PS20 Beam Diagnostic for the Next Linear Collider instrumentation, diagnostics, NLC 151
 
  • S.R. Smith
    SLAC, Stanford Linear Accelerator, Stanford, CA, USA
  The Next Linear Collider (NLC) is proposed to study e+-e--collisions in the TeV energy region. The small beam spot size at the interaction point of the NLC makes its luminosity sensitive to beam jitter. A mechanism for aligning the beams to each other which acts during the bunch-train crossing time has been proposed to maintain luminosity in the presence of pulse-pulse beam jitter. We describe a beam-beam deflection feedback system which responds quickly enough to correct beam misalignments within the 265 ns long crossing time.

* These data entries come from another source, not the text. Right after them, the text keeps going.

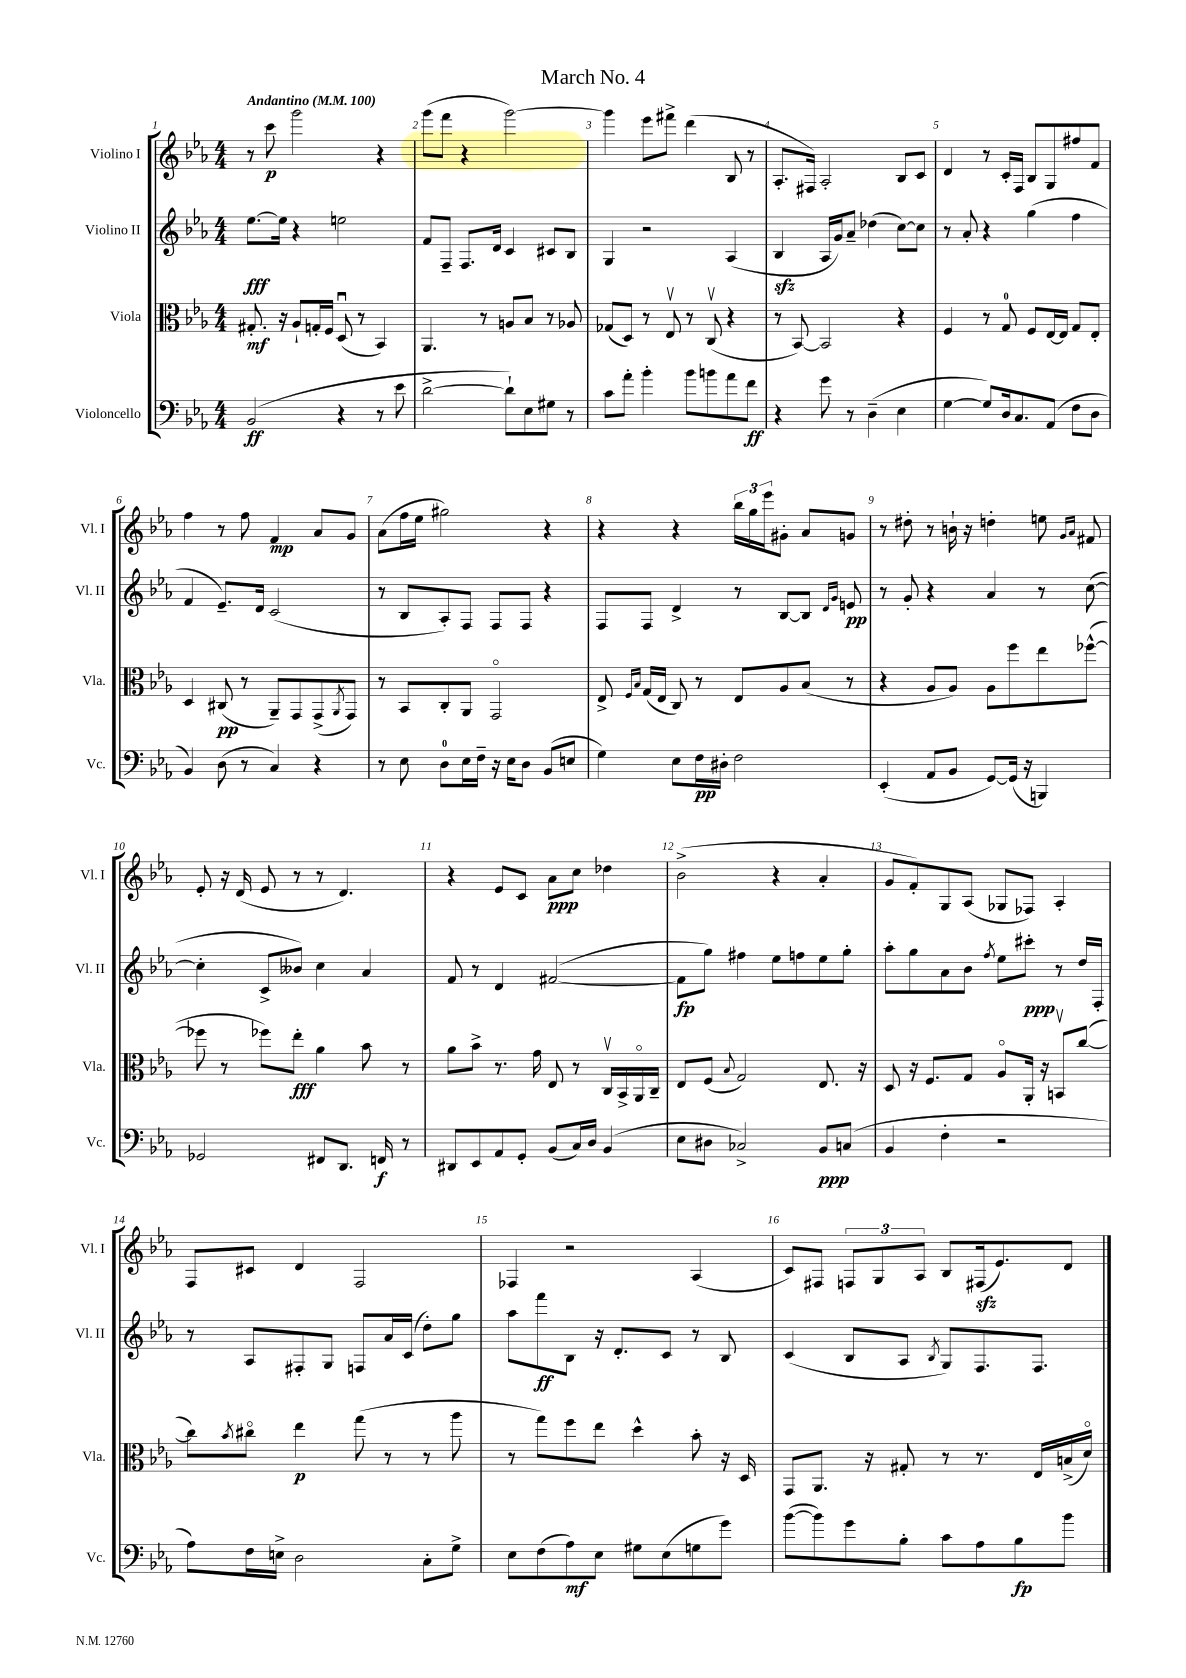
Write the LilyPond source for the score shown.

\header { title = "March No. 4" }
<<
\new StaffGroup <<
\new Staff = "s0" \with { instrumentName = "Violino I" shortInstrumentName = "Vl. I" } {
    \clef treble \key ees \major \numericTimeSignature \time 4/4 \tempo "Andantino" 4 = 100
    r8 c'''8\p g'''2 r4 |
    g'''8( f'''8 r4 g'''2~) |
    g'''4 ees'''8 fis'''8-> d'''4( bes8 r8 |
    aes8.-. fis16) aes2-. bes8 c'8 |
    d'4 r8 c'16-. f16 bes8 g8 fis''8 f'8 |
    f''4 r8 f''8 f'4\mp aes'8 g'8 |
    aes'8( f''16 ees''16 gis''2) r4 |
    r4 r4 \tuplet 3/2 { bes''16 g''16 ees'''16 } gis'8-. aes'8 g'8 |
    r8 dis''8-. r8 b'16-! r16 d''4-. e''8 \grace { g'16 aes'16 } fis'8 |
    ees'8-. r16 d'16( ees'8 r8 r8 d'4.) |
    r4 ees'8 c'8 aes'8\ppp c''8 des''4 |
    bes'2->( r4 aes'4-. |
    g'8 f'8-.) g8 aes8( ges8 fes8) aes4-. |
    f8 cis'8 d'4 f2 |
    fes4 r2 aes4( |
    c'8) fis8 \tuplet 3/2 { f8 g8 aes8 } bes8 fis16\sfz( ees'8.) d'8 \bar "|." |
}
\new Staff = "s1" \with { instrumentName = "Violino II" shortInstrumentName = "Vl. II" } {
    \clef treble \key ees \major \numericTimeSignature \time 4/4
    ees''8.~\fff ees''16 r4 e''2 |
    f'8 f8-- f8. d'16 c'4 cis'8 bes8 |
    g4 r2 aes4( |
    bes4\sfz aes16 g'16) aes'8-- des''4( c''8~) c''8 |
    r8 aes'8-. r4 g''4( f''4 |
    f'4 ees'8.--) d'16 c'2( |
    r8 bes8 aes8-.) f8 f8 f8 r4 |
    f8 f8 d'4-> r8 bes8~ bes8 \grace { d'16 g'16 } e'8\pp |
    r8 g'8-. r4 aes'4 r8 c''8~( |
    c''4-. c'8-> beses'8) c''4 aes'4 |
    f'8 r8 d'4 fis'2~( |
    fis'8\fp g''8) fis''4 ees''8 f''8 ees''8 g''8-. |
    aes''8-. g''8 aes'8 bes'8 \acciaccatura { f''8 } ees''8 cis'''8-.\ppp r8 d''16 f16-. |
    r8 aes8 fis8-. g8 f8 aes'16 c'16( d''8-.) g''8 |
    aes''8 f'''8\ff bes8 r16 d'8.-. c'8 r8 bes8 |
    c'4( bes8 aes8 \acciaccatura { bes8 } g8) f8. f8. \bar "|." |
}
\new Staff = "s2" \with { instrumentName = "Viola" shortInstrumentName = "Vla." } {
    \clef alto \key ees \major \numericTimeSignature \time 4/4
    gis8.-.\mf r16 aes8-! g16-. f16 d8\downbow( r8 bes,4) |
    aes,4. r8 a8 bes8 r8 aes8 |
    ges8( d8) r8 ees8\upbow r8 c8\upbow( r4 |
    r8 bes,8~) bes,2 r4 |
    f4 r8 g8-0 f8 ees16~ ees16 g8 ees8-. |
    d4 cis8\pp( r8 aes,8--) g,8 g,8->( \acciaccatura { aes,8 } g,8) |
    r8 bes,8 c8-. aes,8 g,2\flageolet |
    ees8-> \grace { f16 bes16 } g16( ees16 c8) r8 ees8 aes8 bes8( r8 |
    r4 aes8 aes8) aes8 f''8 ees''8 fes''8~-^( |
    fes''8 r8 fes''8) ees''8-.\fff aes'4 bes'8 r8 |
    aes'8 bes'8-> r8. g'16 ees8 r8 c16\upbow bes,16-> aes,16\flageolet c16-- |
    ees8 f8( \appoggiatura { bes8 } g2) ees8. r16 |
    d8 r16 f8. g8 aes8\flageolet aes,16-. r16 b,8\upbow c''8~( |
    c''8) \acciaccatura { bes'8 } cis''8\flageolet ees''4\p g''8( r8 r8 aes''8 |
    r8 g''8) f''8 ees''8 d''4-^ bes'8-. r16 d16 |
    g,8 aes,8. r16 gis8-. r8 r8. ees16 b16->( d'16\flageolet) \bar "|." |
}
\new Staff = "s3" \with { instrumentName = "Violoncello" shortInstrumentName = "Vc." } {
    \clef bass \key ees \major \numericTimeSignature \time 4/4
    bes,2\ff( r4 r8 ees'8 |
    d'2~-> d'8-!) ees8 gis8 r8 |
    c'8 aes'8-. bes'4-. bes'8 b'8 aes'8 f'8\ff |
    r4 g'8 r8 d4--( ees4 |
    g4~ g8) d16 c8. aes,8( f8 d8 |
    bes,4) d8( r8 c4) r4 |
    r8 ees8 d8-0 ees16 f16-- r16 ees16 d8 bes,8( e8 |
    g4) ees8 f16\pp dis16-. f2 |
    ees,4-.( aes,8 bes,8 g,8~) g,16( r16 b,,4) |
    ges,2 fis,8 d,8. f,16\f r8 |
    dis,8 ees,8 aes,8 g,8-. bes,8( c16) d16 bes,4( |
    ees8 dis8 ces2->) bes,8\ppp c8( |
    bes,4 f4-. r2 |
    aes8) f16 e16-> d2 c8-. g8-> |
    ees8 f8( aes8\mf) ees8 gis8 ees8( g8 g'8) |
    bes'8~( bes'8) g'8 bes8-. c'8 aes8 bes8\fp bes'8 \bar "|." |
}
>>
>>
\layout { \context { \Score \override BarNumber.break-visibility = ##(#f #t #t) barNumberVisibility = #all-bar-numbers-visible } }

The components of this system allow for a novel beam diagnostic, beam-beam deflection scans acquired in a single machine pulse.  
 
PM09 Design of a Multi-Bunch BPM for the Next Linear Collider
Work supported by the US Department of Energy, contract DE-AC03-76SF00515
instrumentation, diagnostics, NLC, pick-up 183
 
  • A. Young, S.D. Anderson, D. Anderson, J. Nelson, M. Ross, S.R. Anderson, T.J. Smith, H.T. Naito, N. Terunuma, S. Araki
    SLAC, Stanford Linear Accelerator, Stanford, CA, USA
  The Next Linear Collider (NLC) design requires precise control of colliding trains of high-intensity (1.4×1010 particles/bunch) and low-emittance beams. High-resolution multi-bunch beam position monitors (BPMs) are required to ensure uniformity across the bunch trains with bunch spacing of 1.4ns. A high bandwidth (~350 MHz) multi-bunch BPM has been designed based on a custom-made stripline sum and difference hybrid on a Teflon-based material. High bandwidth RF couplers were included to allow injection of a calibration tone. Three prototype BPMs were fabricated at SLAC and tested in the Accelerator Test Facility at KEK and in the PEP-II ring at SLAC. Tone calibration data and single-bunch and multi-bunch beam data were taken with high-speed (5Gsa/s) digitisers. Offline analysis determined the de-convolution of individual bunches in the multi-bunch mode by using the measured single bunch response. The results of these measurements are presented in this paper.